### [Dataset records]
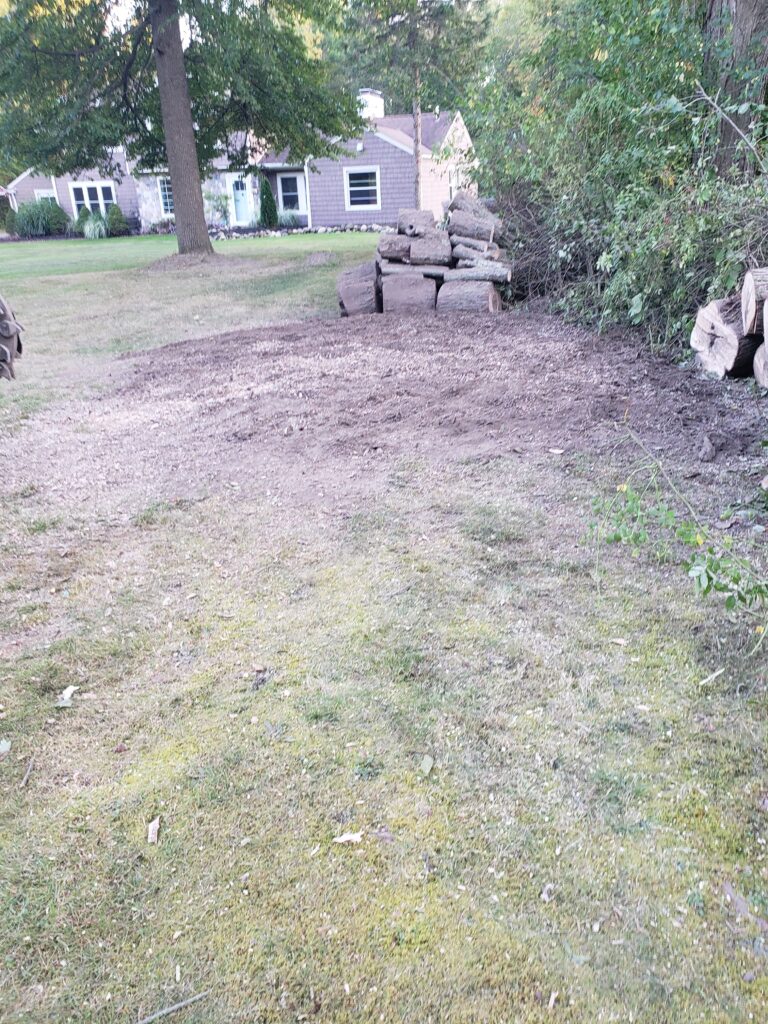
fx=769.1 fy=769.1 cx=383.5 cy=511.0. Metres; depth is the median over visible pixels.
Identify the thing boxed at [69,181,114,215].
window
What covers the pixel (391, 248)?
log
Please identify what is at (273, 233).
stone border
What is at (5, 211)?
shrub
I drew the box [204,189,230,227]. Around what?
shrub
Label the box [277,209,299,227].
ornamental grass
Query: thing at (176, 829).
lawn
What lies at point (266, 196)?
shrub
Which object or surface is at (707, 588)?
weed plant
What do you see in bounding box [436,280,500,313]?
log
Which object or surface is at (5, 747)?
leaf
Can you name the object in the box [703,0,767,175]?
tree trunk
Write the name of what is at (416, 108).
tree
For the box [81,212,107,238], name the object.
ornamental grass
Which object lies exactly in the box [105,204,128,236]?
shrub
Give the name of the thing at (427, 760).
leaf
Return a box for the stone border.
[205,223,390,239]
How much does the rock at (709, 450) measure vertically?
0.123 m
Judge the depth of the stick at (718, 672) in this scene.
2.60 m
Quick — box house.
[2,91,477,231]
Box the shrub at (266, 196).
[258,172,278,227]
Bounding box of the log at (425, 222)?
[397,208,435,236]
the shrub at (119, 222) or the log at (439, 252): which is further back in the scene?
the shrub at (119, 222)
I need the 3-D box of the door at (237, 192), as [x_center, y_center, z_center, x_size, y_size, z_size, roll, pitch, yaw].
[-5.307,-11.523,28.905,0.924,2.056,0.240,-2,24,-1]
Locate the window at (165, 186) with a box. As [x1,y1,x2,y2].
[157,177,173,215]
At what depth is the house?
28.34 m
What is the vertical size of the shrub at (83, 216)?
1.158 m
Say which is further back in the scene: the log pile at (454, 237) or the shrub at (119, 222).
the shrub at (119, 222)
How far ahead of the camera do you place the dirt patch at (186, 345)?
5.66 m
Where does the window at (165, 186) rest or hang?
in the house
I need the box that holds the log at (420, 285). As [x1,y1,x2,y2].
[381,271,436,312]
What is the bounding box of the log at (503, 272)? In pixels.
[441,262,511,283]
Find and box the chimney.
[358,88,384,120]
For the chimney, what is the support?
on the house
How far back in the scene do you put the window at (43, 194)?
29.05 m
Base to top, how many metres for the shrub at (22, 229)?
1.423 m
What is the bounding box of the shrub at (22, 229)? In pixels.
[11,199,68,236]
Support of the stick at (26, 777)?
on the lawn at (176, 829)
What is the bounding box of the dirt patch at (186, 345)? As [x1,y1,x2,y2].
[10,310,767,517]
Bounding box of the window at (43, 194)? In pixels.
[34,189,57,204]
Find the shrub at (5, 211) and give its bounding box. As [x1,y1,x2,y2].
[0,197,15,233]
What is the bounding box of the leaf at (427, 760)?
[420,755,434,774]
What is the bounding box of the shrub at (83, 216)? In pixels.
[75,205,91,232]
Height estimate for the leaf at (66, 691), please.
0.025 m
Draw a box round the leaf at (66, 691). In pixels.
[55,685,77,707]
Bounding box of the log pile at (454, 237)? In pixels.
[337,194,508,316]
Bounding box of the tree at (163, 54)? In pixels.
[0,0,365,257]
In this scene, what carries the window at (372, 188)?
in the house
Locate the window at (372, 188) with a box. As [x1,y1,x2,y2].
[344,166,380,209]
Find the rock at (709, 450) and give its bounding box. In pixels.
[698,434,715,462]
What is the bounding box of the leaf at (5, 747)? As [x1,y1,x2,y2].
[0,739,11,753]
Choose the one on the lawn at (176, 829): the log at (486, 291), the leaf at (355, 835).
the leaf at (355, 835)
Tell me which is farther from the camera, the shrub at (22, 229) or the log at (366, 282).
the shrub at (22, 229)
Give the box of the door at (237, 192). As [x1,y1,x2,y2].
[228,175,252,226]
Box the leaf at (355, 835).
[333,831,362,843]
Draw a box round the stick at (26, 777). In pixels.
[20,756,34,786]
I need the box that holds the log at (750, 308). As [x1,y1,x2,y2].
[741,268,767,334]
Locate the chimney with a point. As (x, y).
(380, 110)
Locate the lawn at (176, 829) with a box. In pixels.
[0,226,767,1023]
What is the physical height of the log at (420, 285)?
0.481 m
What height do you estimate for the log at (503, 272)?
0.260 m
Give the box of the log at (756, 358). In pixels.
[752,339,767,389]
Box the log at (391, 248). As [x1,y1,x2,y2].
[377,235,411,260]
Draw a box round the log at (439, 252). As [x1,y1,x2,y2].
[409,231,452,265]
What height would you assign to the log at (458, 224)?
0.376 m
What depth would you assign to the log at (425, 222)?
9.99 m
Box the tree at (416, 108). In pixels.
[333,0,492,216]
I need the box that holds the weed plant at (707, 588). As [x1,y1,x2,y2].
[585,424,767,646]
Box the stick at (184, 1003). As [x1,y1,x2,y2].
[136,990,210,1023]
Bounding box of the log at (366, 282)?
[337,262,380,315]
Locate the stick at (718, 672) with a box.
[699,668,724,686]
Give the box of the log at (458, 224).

### [Problem]
Omit pictures; set down the rest of the material word for word.

### [Task output]
fx=769.1 fy=769.1 cx=383.5 cy=511.0. Metres; depth is the median over visible pixels.
Identify the thing boxed at [69,181,114,215].
window
What covers the pixel (391, 248)?
log
Please identify what is at (273, 233).
stone border
What is at (5, 211)?
shrub
I drew the box [204,189,230,227]. Around what?
shrub
Label the box [277,209,299,227].
ornamental grass
Query: thing at (176, 829).
lawn
What lies at point (266, 196)?
shrub
Which object or surface is at (707, 588)?
weed plant
What do you see in bounding box [436,280,500,313]?
log
Which object or surface is at (5, 747)?
leaf
Can you name the object in the box [703,0,767,175]?
tree trunk
Write the name of what is at (416, 108).
tree
For the box [81,212,107,238], name the object.
ornamental grass
Which object lies exactly in the box [105,204,128,236]?
shrub
Give the name of the thing at (427, 760).
leaf
Return a box for the stone border.
[205,223,390,239]
How much does the rock at (709, 450) measure vertically?
0.123 m
Judge the depth of the stick at (718, 672) in this scene.
2.60 m
Quick — box house.
[2,91,477,231]
Box the shrub at (266, 196).
[258,172,278,227]
Bounding box of the log at (425, 222)?
[397,208,435,236]
the shrub at (119, 222) or the log at (439, 252): which is further back in the scene?
the shrub at (119, 222)
I need the 3-D box of the door at (237, 192), as [x_center, y_center, z_center, x_size, y_size, z_size, roll, pitch, yaw].
[-5.307,-11.523,28.905,0.924,2.056,0.240,-2,24,-1]
Locate the window at (165, 186) with a box. As [x1,y1,x2,y2].
[157,177,173,215]
At what depth is the house?
28.34 m
What is the vertical size of the shrub at (83, 216)?
1.158 m
Say which is further back in the scene: the log pile at (454, 237) or the shrub at (119, 222).
the shrub at (119, 222)
How far ahead of the camera do you place the dirt patch at (186, 345)?
5.66 m
Where does the window at (165, 186) rest or hang?
in the house
I need the box that holds the log at (420, 285). As [x1,y1,x2,y2].
[381,271,436,312]
What is the bounding box of the log at (503, 272)? In pixels.
[441,262,511,283]
Find and box the chimney.
[358,88,384,120]
For the chimney, what is the support?
on the house
How far back in the scene do you put the window at (43, 194)?
29.05 m
Base to top, how many metres for the shrub at (22, 229)?
1.423 m
What is the bounding box of the shrub at (22, 229)? In pixels.
[11,199,68,236]
Support of the stick at (26, 777)?
on the lawn at (176, 829)
What is the bounding box of the dirt patch at (186, 345)? As [x1,y1,x2,y2].
[10,310,767,517]
Bounding box of the window at (43, 194)? In pixels.
[34,189,57,204]
Find the shrub at (5, 211) and give its bounding box. As [x1,y1,x2,y2].
[0,197,15,233]
What is the bounding box of the leaf at (427, 760)?
[420,755,434,774]
What is the bounding box of the shrub at (83, 216)? In pixels.
[75,205,91,232]
Height estimate for the leaf at (66, 691), please.
0.025 m
Draw a box round the leaf at (66, 691). In pixels.
[55,685,77,707]
Bounding box of the log pile at (454, 237)? In pixels.
[337,194,508,316]
Bounding box of the tree at (163, 54)? In pixels.
[0,0,365,257]
In this scene, what carries the window at (372, 188)?
in the house
Locate the window at (372, 188) with a box. As [x1,y1,x2,y2].
[344,166,380,209]
Find the rock at (709, 450) and give its bounding box. In pixels.
[698,434,715,462]
What is the bounding box of the leaf at (5, 747)? As [x1,y1,x2,y2].
[0,739,11,753]
Choose the one on the lawn at (176, 829): the log at (486, 291), the leaf at (355, 835).
the leaf at (355, 835)
Tell me which is farther from the camera, the shrub at (22, 229) or the log at (366, 282).
the shrub at (22, 229)
Give the box of the door at (237, 192). As [x1,y1,x2,y2].
[228,175,252,226]
Box the leaf at (355, 835).
[333,831,362,843]
Draw a box round the stick at (26, 777). In pixels.
[20,756,34,786]
I need the box that holds the log at (750, 308). As [x1,y1,x2,y2].
[741,268,767,334]
Locate the chimney with a point. As (x, y).
(380, 110)
Locate the lawn at (176, 829) with a box. In pixels.
[0,226,767,1023]
What is the physical height of the log at (420, 285)?
0.481 m
What height do you estimate for the log at (503, 272)?
0.260 m
Give the box of the log at (756, 358). In pixels.
[752,339,767,389]
Box the log at (391, 248). As [x1,y1,x2,y2].
[377,235,411,260]
Draw a box round the log at (439, 252). As [x1,y1,x2,y2].
[409,231,452,265]
What height would you assign to the log at (458, 224)?
0.376 m
What depth would you assign to the log at (425, 222)?
9.99 m
Box the tree at (416, 108). In pixels.
[333,0,492,216]
I need the box that holds the weed plant at (707, 588). As [x1,y1,x2,y2].
[585,424,767,646]
Box the stick at (184, 1003). As [x1,y1,x2,y2].
[136,990,210,1023]
Bounding box of the log at (366, 282)?
[337,262,380,315]
Locate the stick at (718, 672) with a box.
[699,668,724,686]
Give the box of the log at (458, 224).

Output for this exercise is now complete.